Look at the saints. The more they received Christ's light, the more honestly, and humbly, they saw themselves. They never pretended to be perfect. They did not flee from the light because of their sin. They ran toward it. They opened every door of their souls and said, "Come, Lord. Come and see everything. Show me everything."

And the light did not destroy them. It transfigured them.

This is what Christ desires for each of us. Not partial access to select, presentable rooms of our hearts. He wants to illumine the whole person. Every corner. Every hidden place.

So how do we practically open ourselves to the Light of Christ?

First, invite the light each morning in prayer. Cry out honestly: "Lord, show me what I cannot see. Reveal my blind spots. Show me where my heart has grown hard. Come, O Light, come and enlighten me."

Second, immerse yourself in the Gospel. The Word of God is itself a source of light. Sometimes it comforts us. Sometimes it challenges us. Sometimes, if we are reading honestly, it convicts us. That is the divine light working within.

Third, receive the light through Holy Confession. Confession is not designed to embarrass us. It is the Sacrament of healing. When we confess, we invite the light of Christ to shine into the very darkness of our soul, and we receive His absolution, His restoration of our sight.

Fourth, allow trusted spiritual guides to speak truth into your life. Some of our deepest blind spots are things others see with perfect clarity. We need the humility to seek their guidance.

And finally, return to repentance again and again. Repentance is not merely feeling guilty. It is turning — deliberately, willfully, continually — toward the light. It is the key that opens us to everything Christ desires to give us.

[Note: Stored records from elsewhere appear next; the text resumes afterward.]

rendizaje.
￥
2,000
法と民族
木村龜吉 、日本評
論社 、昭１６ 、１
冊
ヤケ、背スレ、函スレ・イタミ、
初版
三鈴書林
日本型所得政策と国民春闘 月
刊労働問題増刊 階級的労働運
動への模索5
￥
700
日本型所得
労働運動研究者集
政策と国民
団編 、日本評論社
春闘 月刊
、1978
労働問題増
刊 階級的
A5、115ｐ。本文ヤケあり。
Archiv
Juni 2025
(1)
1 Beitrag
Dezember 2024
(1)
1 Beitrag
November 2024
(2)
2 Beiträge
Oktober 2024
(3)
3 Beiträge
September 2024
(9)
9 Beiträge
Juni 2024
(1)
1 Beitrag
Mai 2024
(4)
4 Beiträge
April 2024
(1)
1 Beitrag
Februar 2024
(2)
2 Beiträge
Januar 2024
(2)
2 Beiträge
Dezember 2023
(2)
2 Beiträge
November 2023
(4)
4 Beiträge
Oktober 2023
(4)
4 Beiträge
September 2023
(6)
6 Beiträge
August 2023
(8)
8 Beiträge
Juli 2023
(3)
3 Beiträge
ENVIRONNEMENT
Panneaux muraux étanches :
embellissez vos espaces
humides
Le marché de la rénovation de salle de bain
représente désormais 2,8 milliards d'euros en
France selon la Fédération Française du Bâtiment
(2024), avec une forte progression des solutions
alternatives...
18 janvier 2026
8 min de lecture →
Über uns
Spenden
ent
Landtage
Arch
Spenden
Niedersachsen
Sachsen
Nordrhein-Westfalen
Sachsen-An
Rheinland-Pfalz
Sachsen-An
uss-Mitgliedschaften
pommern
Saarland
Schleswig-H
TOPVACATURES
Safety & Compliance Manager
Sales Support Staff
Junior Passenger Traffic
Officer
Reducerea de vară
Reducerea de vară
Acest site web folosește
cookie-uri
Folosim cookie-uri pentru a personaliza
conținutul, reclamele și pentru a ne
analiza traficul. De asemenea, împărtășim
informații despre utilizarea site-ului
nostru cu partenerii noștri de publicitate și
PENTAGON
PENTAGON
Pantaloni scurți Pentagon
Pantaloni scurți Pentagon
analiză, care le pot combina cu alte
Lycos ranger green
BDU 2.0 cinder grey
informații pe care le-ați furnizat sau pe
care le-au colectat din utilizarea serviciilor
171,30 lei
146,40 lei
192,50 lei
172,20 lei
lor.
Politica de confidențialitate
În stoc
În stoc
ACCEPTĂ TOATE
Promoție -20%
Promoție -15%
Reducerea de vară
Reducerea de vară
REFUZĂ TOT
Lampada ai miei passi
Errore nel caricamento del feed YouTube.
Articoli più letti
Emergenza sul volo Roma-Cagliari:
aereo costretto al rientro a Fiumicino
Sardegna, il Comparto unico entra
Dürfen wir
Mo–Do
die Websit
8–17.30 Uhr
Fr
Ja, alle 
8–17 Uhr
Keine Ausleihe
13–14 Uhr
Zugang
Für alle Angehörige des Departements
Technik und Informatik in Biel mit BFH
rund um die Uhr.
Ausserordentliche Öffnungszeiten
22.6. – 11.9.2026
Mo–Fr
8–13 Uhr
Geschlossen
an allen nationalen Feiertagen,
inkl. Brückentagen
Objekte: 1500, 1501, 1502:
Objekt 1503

Every morning I pray: "Christ the true Light, who enlightens and sanctifies every person who comes into the world, let Your divine light shine in me, that I may see Your face and follow Your commandments." It is my prayer that He come and illumine every dark corner of my soul, that He shine brightly in the darkest crevices of my heart.

May we have the courage to pray with that same sincerity, "Shine within our hearts, Loving Master, your pure light," and then to hold still while that light reveals the places that still need healing.For only then will we cease merely talking about the light. Only then will we become what we were always meant to be: People truly illumined by the Light that never wanes.